### [Task goal]
Copy the listing below line for line, changing nothing.

### [Dataset records]
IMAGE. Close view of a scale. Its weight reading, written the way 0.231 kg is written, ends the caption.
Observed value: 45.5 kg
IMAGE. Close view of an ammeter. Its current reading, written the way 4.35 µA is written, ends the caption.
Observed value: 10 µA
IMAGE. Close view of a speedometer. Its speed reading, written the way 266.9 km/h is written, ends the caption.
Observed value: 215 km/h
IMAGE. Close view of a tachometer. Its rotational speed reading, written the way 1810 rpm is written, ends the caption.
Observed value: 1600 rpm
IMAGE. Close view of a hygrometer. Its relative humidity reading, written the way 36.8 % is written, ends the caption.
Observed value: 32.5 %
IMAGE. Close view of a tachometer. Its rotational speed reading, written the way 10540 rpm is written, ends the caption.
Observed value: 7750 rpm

### [Written response]
IMAGE. Close view of a scale. Its weight reading, written the way 0.231 kg is written, ends the caption.
Observed value: 45.5 kg
IMAGE. Close view of an ammeter. Its current reading, written the way 4.35 µA is written, ends the caption.
Observed value: 10 µA
IMAGE. Close view of a speedometer. Its speed reading, written the way 266.9 km/h is written, ends the caption.
Observed value: 215 km/h
IMAGE. Close view of a tachometer. Its rotational speed reading, written the way 1810 rpm is written, ends the caption.
Observed value: 1600 rpm
IMAGE. Close view of a hygrometer. Its relative humidity reading, written the way 36.8 % is written, ends the caption.
Observed value: 32.5 %
IMAGE. Close view of a tachometer. Its rotational speed reading, written the way 10540 rpm is written, ends the caption.
Observed value: 7750 rpm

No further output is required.